Financial fitness is not rocket science, just like exercise is not rocket science. In exercise you have choices: join a gym, pay monthly or annual fees, and work out before or after work. Hey, you can even work out during your lunch time. You may choose not to join a gym and do your own thing. I walk 30 minutes, three times per week. Oh I’m not talking about leisurely walks in the park, I’m talking sweat drenched, fancy sneaker-wearing, bug spray from head to toe because I live in Florida types of walks. Whatever it takes to keep the weight off.
Just so in financial fitness. You should save a portion of your paycheck, whether its $5.00 or 5%. There really are no excuses. You do not need to worry about financial charts, quantitative easing, or portfolio diversification. Don’t use that as an excuse. You can save whether you work at a burger joint or whether you manage a Fortune 500 company. That’s the great thing about America: it’s really up to you, no excuses. I know, some people are born in the negative, products of a bad start because of where they live or the circumstances under which they were born. It doesn’t matter, choose. Choose to be financially fit. Just like exercise, it will pay off in the long run.
We all know how the current financial conditions have affected almost everyone in our country and around the world.
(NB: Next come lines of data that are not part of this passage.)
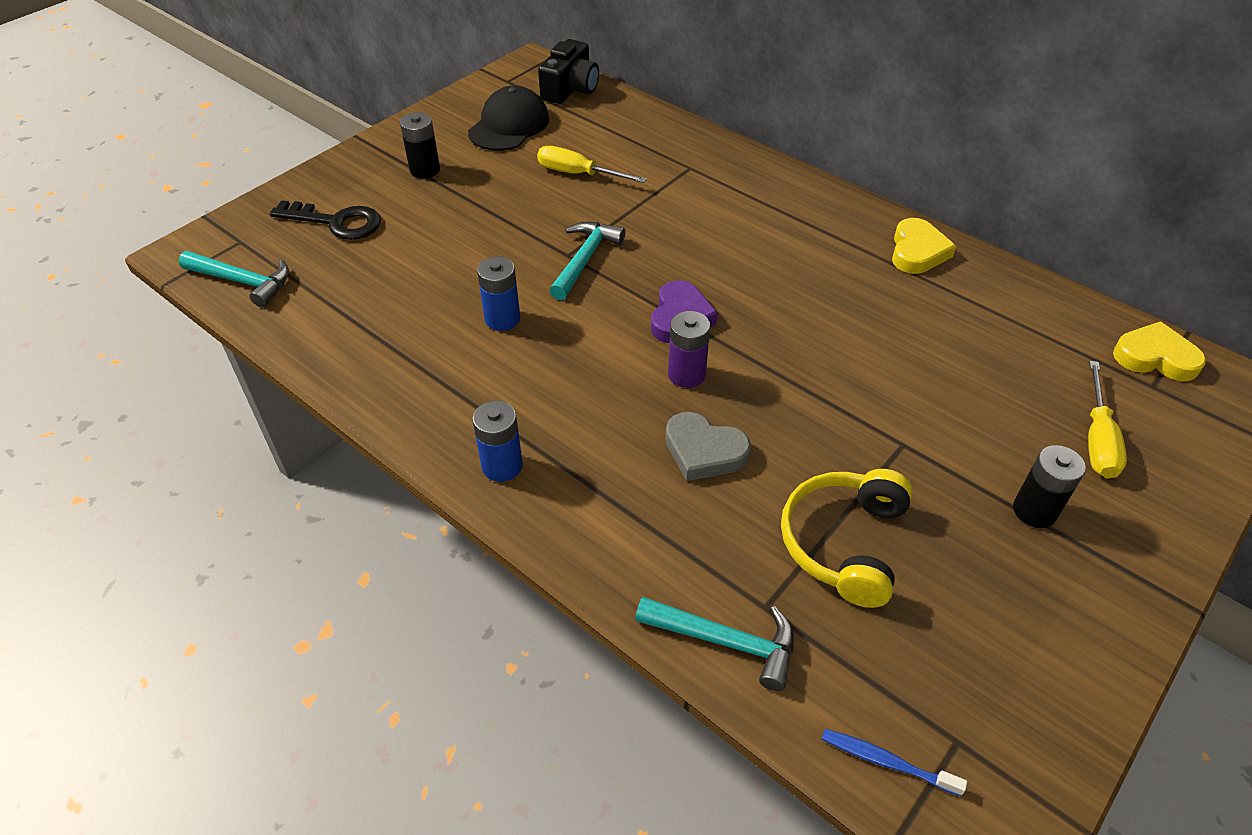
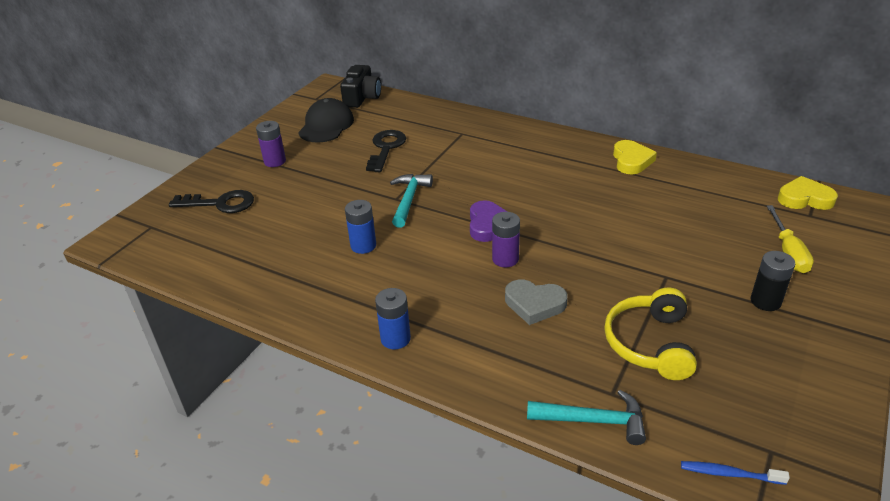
camera: 10 degrees left, 10 degrees down
turquoise hammer [179,251,289,308] -> none
black battery [400,112,440,179] -> purple battery [256,121,286,167]
yellow screwdriver [537,146,647,183] -> black key [366,130,406,172]

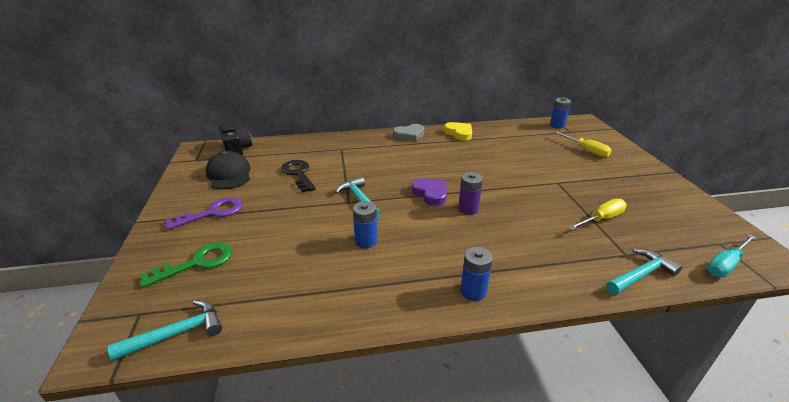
camera: 40 degrees left, 5 degrees down
black key [169,190,254,213] -> green key [140,242,232,288]
purple battery [256,121,286,167] -> purple key [165,197,242,230]
grey heart [505,280,568,325] -> grey heart moved to [393,124,424,142]
yellow headphones [604,288,697,380] -> yellow screwdriver [568,199,627,230]
blue toothbrush [681,461,790,485] -> turquoise screwdriver [707,235,756,277]
black battery [750,251,795,311] -> none
yellow heart [778,176,838,210] -> blue battery [550,97,571,128]
none -> turquoise hammer [108,300,222,361]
People have lost jobs, homes, cars, and savings. Life looks bleak and for some there will be no way to recoup their losses, at least not to what they had before the financial nightmare happened. Most people believe the financial breakdown started in 2008 and I would agree, to a point. The financial breakdown showed its face to us in 2008 but it did not begin in 2008.
Like any problem or issue in life such as the current financial conditions, they do not just pop up, or ‘happen’. Bad things were happening long before 2008. Mortgage brokers and bankers were approving bad loans long before 2008. Buyers were shopping for and being approved for homes they really could not afford, and the stock market, well the stock market was just going through a typical cycle.
The fact is, everything, including life, is cyclical. If you are old enough to look back over the last 20 or 30 years of your life you will see that even your individual life was cyclical. You made it through the tough times that occurred even when those tough times happened at the hand of someone other than yourself. The financial loss you may have suffered since 2008, made you either sink or swim. If you swam and did not sink, it should have taught you how to ‘live a new normal’. What is a new normal? Learning to live on quite a bit less than you used to, and appreciating the fact that you have a job. This includes having to live without certain things that you may have previously taken for granted, and having the best possible attitude about your changed situation.
The fact is, there may be days when you may feel sorry for yourself, but you get over it and keep pushing through until things turn around. You learn how to brew your own coffee at home instead of stopping for that daily $4 cup on the way to work. You learn how to make your own lunch instead of paying between $5 and $10 per day for lunch. You play little games like treating yourself to lunch once or twice per month or buying yourself a little treat here and there to help you keep your chin up.
Two important thing to do during this time though, is to never give up and to keep putting something away for yourself in savings and in retirement. It sounds crazy because you may have just lost everything, but the fact is, life goes on. You cannot make the excuse 20 or 30 years from now that you could not save anything because there was a crash in 2008. You may have been able to save $5,000.00 per year before your life crashed and can now only save $2,000, $1,000.00, or even $500.00. You cannot live off the crash of 2008, you cannot live off of the pitfalls of life, but you can live off of doing the best you can with what you have left. And who knows, because just like the market, life is cyclical, your new normal may be the best thing that ever happened to you.